The response must contain the complete data, printed exactly.

(EXTRACTED DATA):
——————

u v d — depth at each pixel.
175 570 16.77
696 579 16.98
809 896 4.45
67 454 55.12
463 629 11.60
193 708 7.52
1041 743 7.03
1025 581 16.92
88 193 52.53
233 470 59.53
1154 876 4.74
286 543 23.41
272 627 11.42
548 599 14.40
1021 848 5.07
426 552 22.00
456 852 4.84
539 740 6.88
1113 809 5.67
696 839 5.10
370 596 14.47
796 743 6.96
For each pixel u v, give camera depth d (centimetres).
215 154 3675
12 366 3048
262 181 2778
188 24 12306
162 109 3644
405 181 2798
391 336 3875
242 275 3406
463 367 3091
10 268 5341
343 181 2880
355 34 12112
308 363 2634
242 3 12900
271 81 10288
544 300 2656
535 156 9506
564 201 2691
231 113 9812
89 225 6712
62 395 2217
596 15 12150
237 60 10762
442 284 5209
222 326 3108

——————

(SOLUTION):
u v d — depth at each pixel.
175 570 16.77
696 579 16.98
809 896 4.45
67 454 55.12
463 629 11.60
193 708 7.52
1041 743 7.03
1025 581 16.92
88 193 52.53
233 470 59.53
1154 876 4.74
286 543 23.41
272 627 11.42
548 599 14.40
1021 848 5.07
426 552 22.00
456 852 4.84
539 740 6.88
1113 809 5.67
696 839 5.10
370 596 14.47
796 743 6.96
For each pixel u v, give camera depth d (centimetres).
215 154 3675
12 366 3048
262 181 2778
188 24 12306
162 109 3644
405 181 2798
391 336 3875
242 275 3406
463 367 3091
10 268 5341
343 181 2880
355 34 12112
308 363 2634
242 3 12900
271 81 10288
544 300 2656
535 156 9506
564 201 2691
231 113 9812
89 225 6712
62 395 2217
596 15 12150
237 60 10762
442 284 5209
222 326 3108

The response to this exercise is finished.